A source familiar with the project told this newspaper that there were 57 applications for passports which should have seen EC$7.5 million hitting Government’s Consolidated fund at a local commercial bank.
In addition, the developer should have netted EC$41 million for a project which one of the persons associated with it said would have cost approximately EC$8.1 million to get started in Victoria.
Several months ago Prime Minister Mitchell announced that an inquiry would be done to determine what went wrong with the project since monies were received by the investor to do the project.
As a public service, THE NEW TODAY reproduces two letters obtained in connection with the failed Shrimp farm project involving some of the individuals linked to the initiatives including Russians:
We received Zhelyabovskiy’s, Terekhin’s and Rumiantseva’s Certificates of ownership of Grenada Sustainable Aquaculture Limited company’s shares yesterday, which is great! We thank you very much for that! Could you also send us the extracts from the register of shareholders, please?
We also have several issues unsolved by now. Maximova’s and Yavtushenko’s families have not still get citizenship of Grenada though they had completed all the necessary procedures. Could you, please, clarify the reason? Why? What is going on?
Further, Zhelyabovskiy, Terekhin and Rumiantseva have transfered all the money, they had to, and have gotten the citizenship of Grenada almost a year ago.
According to the Introducer agreement, signed by Viacheslav Zhelyabovskiy as an Introducer and you as a Director of AKROS Consultants Ltd and a Director of GSA, Ltd, each of these three investors were expected to receive $25,000.00 as a rebate to Introducer within 10 business days of the date of issuing of their Certificates of Citizenship.
Although we had been emailing repeatedly to you and Leo, we still have not gotten that money. We would sincerely like to solve this issue according to our arrangements, when each side of the agreement has to do what it promised.
We do not want to file a claim with a court, but we will be forced to, if you avoid us and we do not find a solution together.
I look forward to hearing from you soon.
Hi …(name withheld)
We have taken our passports and after that I showed town to my wife. We have been walking more than four hours and feel ourself very tired. Is it suitable for you to have meeting with us tomorrow? What time? Write me please and we will wait you at the reception.
Have a good evening.
GSA was promoting itself as a project that will concentrate on sustainable shrimp farming and was endorsed by the Mitchell-led government as an approved Citizenship by Investment (CBI) Project.

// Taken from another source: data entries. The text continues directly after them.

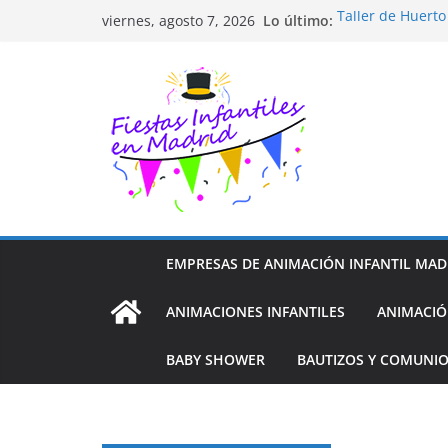
Saltar
Lo último:
Taller de Huert
viernes, agosto 7, 2026
al
TALLER FOTOGR
Cluedo Virtual p
contenido
Trivial Virtual p
Diseño de Moda 
EMPRESAS DE ANIMACIÓN INFANTIL MAD
ANIMACIONES INFANTILES
ANIMACIÓ
BABY SHOWER
BAUTIZOS Y COMUNI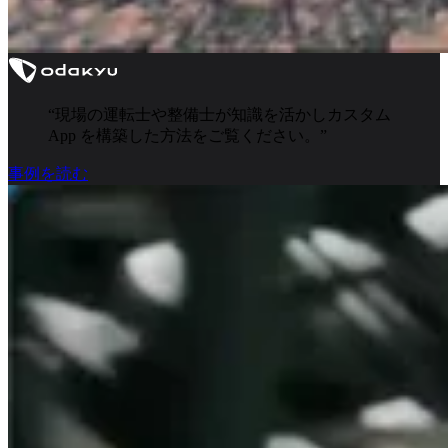
“
現場の運転士や整備士が知識を活かしカスタム
App を構築した方法をご覧ください。
”
事例を読む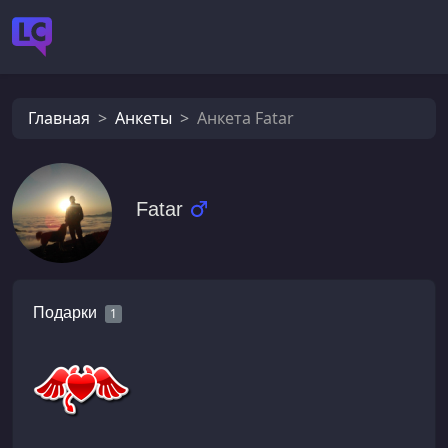
Главная
Анкеты
Анкета Fatar
Fatar
Подарки
1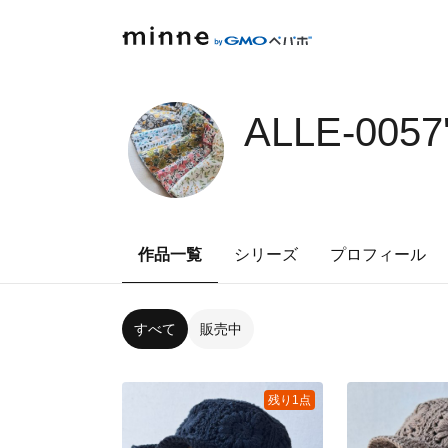
ALLE-0057
作品一覧
シリーズ
プロフィール
すべて
販売中
残り1点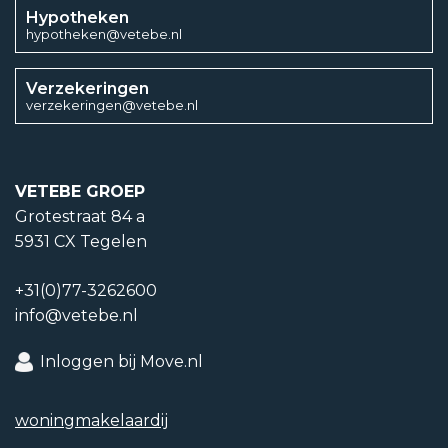
Hypotheken
hypotheken@vetebe.nl
Verzekeringen
verzekeringen@vetebe.nl
VETEBE GROEP
Grotestraat 84 a
5931 CX Tegelen
+31(0)77-3262600
info@vetebe.nl
Inloggen bij Move.nl
woning­makelaardij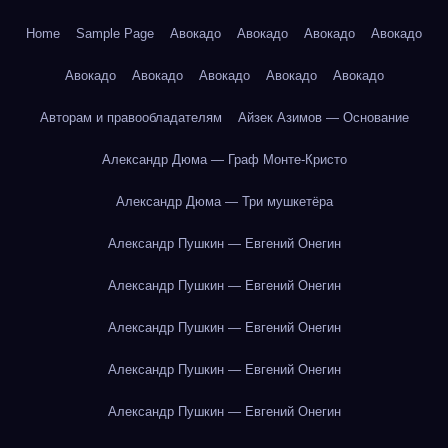
Home
Sample Page
Авокадо
Авокадо
Авокадо
Авокадо
Авокадо
Авокадо
Авокадо
Авокадо
Авокадо
Авторам и правообладателям
Айзек Азимов — Основание
Александр Дюма — Граф Монте-Кристо
Александр Дюма — Три мушкетёра
Александр Пушкин — Евгений Онегин
Александр Пушкин — Евгений Онегин
Александр Пушкин — Евгений Онегин
Александр Пушкин — Евгений Онегин
Александр Пушкин — Евгений Онегин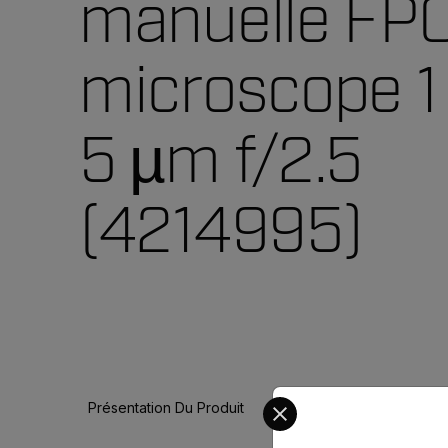
manuelle FPO
microscope 1 
5 µm f/2.5
(4214995)
Select your preferred co
Présentation Du Produit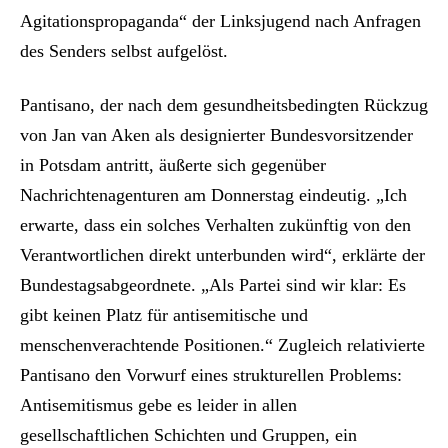
Agitationspropaganda“ der Linksjugend nach Anfragen
des Senders selbst aufgelöst.
Pantisano, der nach dem gesundheitsbedingten Rückzug
von Jan van Aken als designierter Bundesvorsitzender
in Potsdam antritt, äußerte sich gegenüber
Nachrichtenagenturen am Donnerstag eindeutig. „Ich
erwarte, dass ein solches Verhalten zukünftig von den
Verantwortlichen direkt unterbunden wird“, erklärte der
Bundestagsabgeordnete. „Als Partei sind wir klar: Es
gibt keinen Platz für antisemitische und
menschenverachtende Positionen.“ Zugleich relativierte
Pantisano den Vorwurf eines strukturellen Problems:
Antisemitismus gebe es leider in allen
gesellschaftlichen Schichten und Gruppen, ein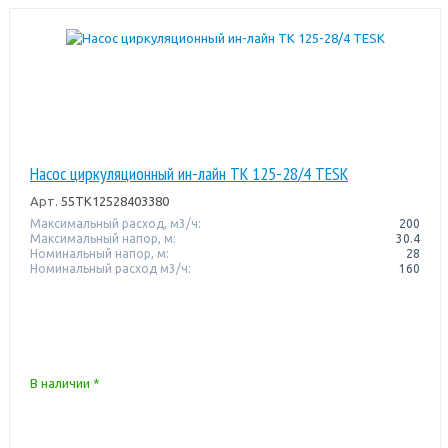
Насос циркуляционный ин-лайн TK 125-28/4 TESK
Арт.
55TK12528403380
Максимальный расход, м3/ч:
200
Максимальный напор, м:
30.4
Номинальный напор, м:
28
Номинальный расход м3/ч:
160
В наличии *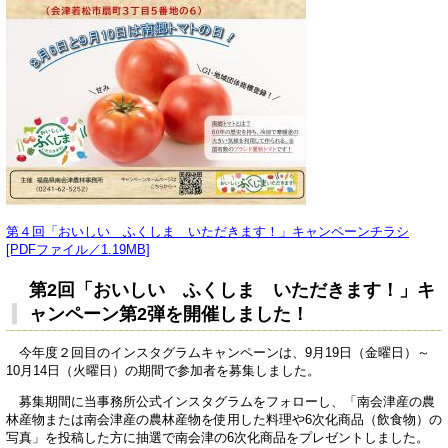
第４回「おいしい ふくしま いただきます！」キャンペーンチラシ
[PDFファイル／1.19MB]
第2回「おいしい ふくしま いただきます！」キ
ャンペーン第2弾を開催しました！
今年度２回目のインスタグラムキャンペーンは、9月19日（金曜日）～
10月14日（火曜日）の期間で参加者を募集しました。
募集期間に当事務所公式インスタグラムをフォローし、「南会津産の農
林産物または南会津産の農林産物を使用した料理や6次化商品（飲食物）の
写真」を投稿した方に抽選で南会津の6次化商品をプレゼントしました。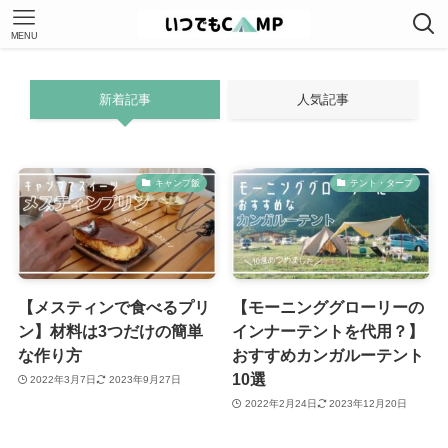
MENU
新着記事
人気記事
キャンプ飯
テント・タープ
【メスティンで食べるプリ
【モーニンググローリーの
ン】材料は3つだけの簡単
インナーテントを代用？】
な作り方
おすすめカンガルーテント
10選
2022年3月7日
2023年9月27日
2022年2月24日
2023年12月20日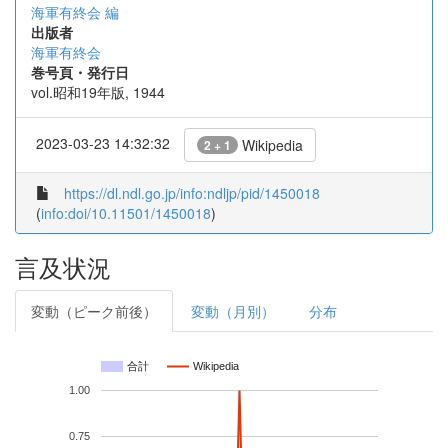
海軍有終会 編
出版者
海軍有終会
巻号頁・発行日
vol.昭和19年版, 1944
2023-03-23 14:32:32
Wikipedia
2 + 1
https://dl.ndl.go.jp/info:ndljp/pid/1450018
(
info:doi/10.11501/1450018
)
言及状況
変動（ピーク前後）
変動（月別）
分布
合計
Wikipedia
1.00
0.75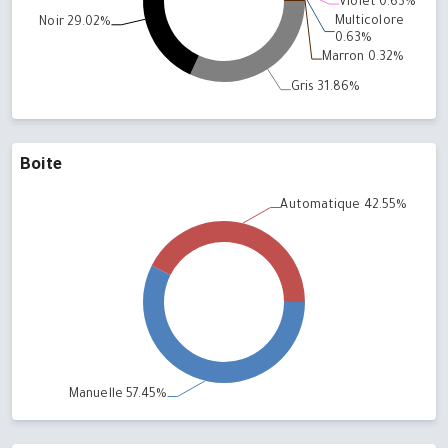
Boite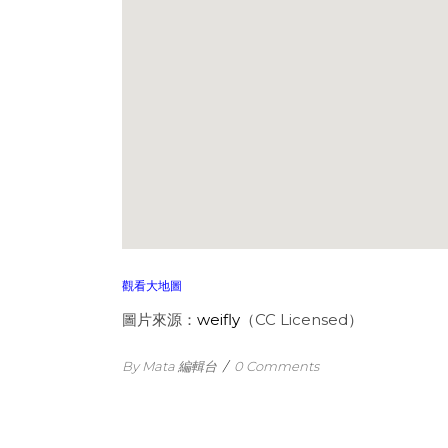
觀看大地圖
圖片來源：
weifly
（CC Licensed）
By Mata 編輯台
/
0 Comments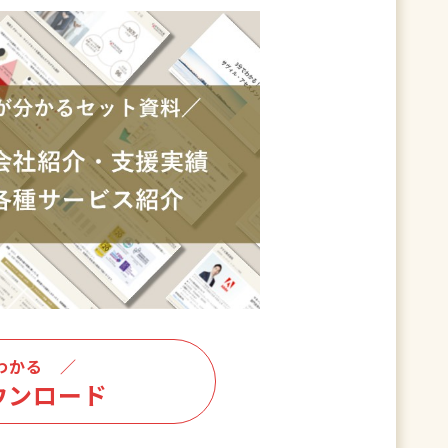
わかる ／
ウンロード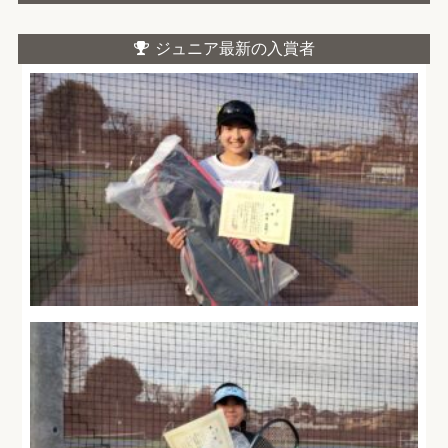
ジュニア最新の入賞者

It said in a brochure: “Our environmentally friendly approach to aquaculture can offer significant economic growth in a new industry that will diversify the economy. Our goal for this project at maturity is to substantially add to the Gross Domestic Product (GDP) of Grenada while creating more than 400 new local jobs.
“Grenada Sustainable Aquaculture is building a Recirculating Aquaculture System, also known as RAS or Zero Water System to produce Jumbo, Extra Jumbo and Colossal Shrimp with exquisite flavor, using no antibiotics or chemicals; all the shrimp is natural.
“This production will initially start with Pacific White Shrimp, Litopenaeus vannamei, but may further diversify into other species in the future. The shrimp will be sold to regional resorts, the cruise lines and the booming South American market as well as US distributors to capture part of the growing $20.2 billion dollar US seafood import market.
“This effort will require a total investment of around $39 million. After discussions with the US Overseas Private Investment Corporation (OPIC), our goal is to combine $20 million of investor (Government of Grenada and Principals) and CBI funds, and with up to $19 million of OPIC ﬁnancing, as required, to further compound the return for CBI investors. The proposed plan is tailored to produce a cash ﬂow positive farm in three years, with a minimum return of 6%. Returns will vary somewhat based on the investment phase of the project.